I saw John at the Corus Chess Tournament in January 2008, and had the pleasure of talking to him – the first time actually that I had met him in person, and I very much enjoyed it. I took the opportunity of mentioning his Winning Quickly at Chess book, which is an expanded version of his 101 Chess Miniatures. I have had this book for quite a while, and I was honest with John: 'I am not actually sure how to review it.' John gave me an intrigued look, while I searched for the correct way to explain myself, and hopefully avoid being put on the Gambit Books blacklist.

The issue that I had with this book (which I must stress is not a flaw with regard to the book itself in any way, but is actually a very clever instructional device as will be explained) was that it consists of short Grandmaster games, of 25 moves or less. Nothing wrong there of course (unless you are the loser) but John's way of analysing them, upon first glance, seems very skeletorial. He gives comments, observations, a few important variations, but there is no lengthy post-mortem of the game like we see in many books. And this gave me some trouble with an approach for a review at first.

However, when talking to John, and when reading and re-reading through the introduction to the book, clarity began to set in. John explained that the purpose of the book was to draw the readers attention to the common causes of quick losses in chess. This is spelled out within the first pages of the book, and as far as I can see, once and once only. "I did not want to say the same thing over and over again," John told me. From there, the short games and note-like style of analysis, are ideal in helping the reader spot such serious errors, and to understand how to capitalise. Rather than bombarding the reader with tons of information that he or she does not need, John sticks to the task at hand, and just focuses on the point of the exercise.

And the point is as follows: Once a player can identify and become familiar with such common causes of quick losses/wins in chess, he or she can (1) decrease the likelihood of committing them; and equally as important, (2) more competently take advantage should an opponent commit them. Simply put, there is actually no one who can not benefit from reading this book, be it the player who is losing games quickly, the player who is failing to win games even though they know their opponent played badly, or the player who just simply wants to technically improve his or her game and iron out a few wrinkles.

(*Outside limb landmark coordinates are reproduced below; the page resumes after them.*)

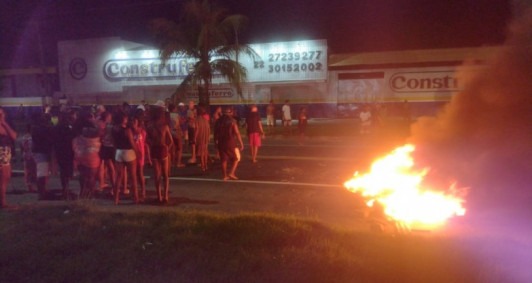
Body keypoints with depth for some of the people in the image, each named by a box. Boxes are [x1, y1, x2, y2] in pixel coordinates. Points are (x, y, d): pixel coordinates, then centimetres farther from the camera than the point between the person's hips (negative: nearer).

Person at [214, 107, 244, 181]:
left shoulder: (219, 121, 6)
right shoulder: (232, 121, -7)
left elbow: (215, 133, 11)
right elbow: (237, 133, -12)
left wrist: (216, 142, 21)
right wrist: (241, 143, -10)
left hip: (221, 143, 4)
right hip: (230, 142, -4)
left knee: (224, 160, 12)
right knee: (236, 158, 11)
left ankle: (225, 176, 15)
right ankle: (231, 173, -1)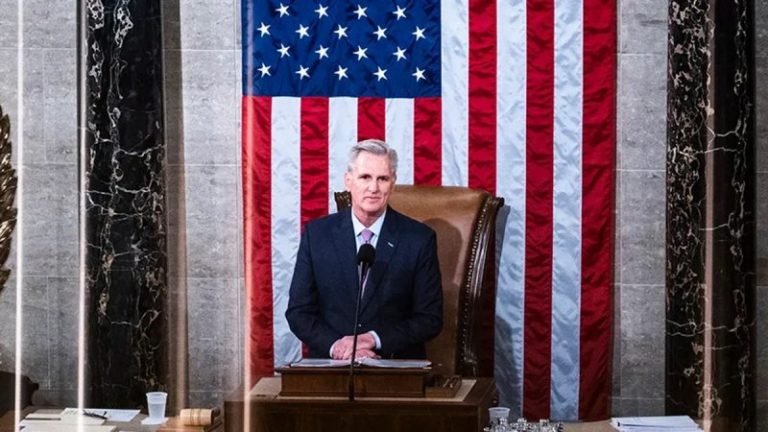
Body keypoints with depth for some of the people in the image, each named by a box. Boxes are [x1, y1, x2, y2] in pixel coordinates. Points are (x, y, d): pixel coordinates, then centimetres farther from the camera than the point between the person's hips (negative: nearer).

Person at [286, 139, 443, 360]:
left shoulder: (419, 238, 1)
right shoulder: (316, 233, 6)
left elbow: (431, 319, 2)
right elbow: (298, 312, 6)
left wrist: (373, 340, -10)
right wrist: (335, 346, -11)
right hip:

The book is made up of over 250 pages, and contains 125 games, all of which see a Grandmaster commit a serious error and be punished. Tal-Uhlmann, Spassky-Larsen, Timman-Korchnoi, Kasparov-Gelfand, Fischer-Spassky, Adams-Tiviakov, the list of top names goes on. Giving comfort and encouragement to the 'ordinary' player, that such masters can also commit chess uglinesses, Nunn exhibits them and their comeuppance.

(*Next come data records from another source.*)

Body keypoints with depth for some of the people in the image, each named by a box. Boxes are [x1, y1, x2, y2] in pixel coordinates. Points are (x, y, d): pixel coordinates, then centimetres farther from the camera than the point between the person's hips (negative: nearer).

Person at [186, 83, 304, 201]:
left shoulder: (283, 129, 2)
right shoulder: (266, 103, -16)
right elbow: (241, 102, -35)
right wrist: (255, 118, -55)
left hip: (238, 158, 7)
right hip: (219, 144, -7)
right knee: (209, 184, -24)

As much a master in writing as he is in the game itself, John artfully aims to light a spark in the mind of the reader, one that will help improve your game, rid you of a few bad habits, help spot a few of your opponents' and illustrate the correct way to take advantage. It is a book not just to buy and flick through, but to buy with the intention to read from cover to cover. As with any literary gem, to skip any page is to do an injustice not only to the author, but also to oneself for having had the good sense of buying it in the first place.

John Nunn: Grandmaster Secrets: Winning Quickly at Chess
Paperback, 255 pages, Gambit Publications (March 18, 2008), English
ISBN-10: 1904600891, ISBN-13: 978-1904600893


John Lee Shaw (not to be confused with the Scottish IM John Shaw) is English, and first discovered chess at school. At the time, it proved useful in saving him from having to go outside during breaks – especially if they were wet ones! It was not until several years later, during the Kasparov vs Short World Chess Championship of 1993, that he re-discovered the game, which has been a great passion of his ever since. An experienced player, having competed regularly at club and tournament level, John re-located to Holland from the UK in 2005. Since then, time for serious study and competition lacking, he has found that writing about chess can prove equally as enjoyable as actually playing it ... or almost!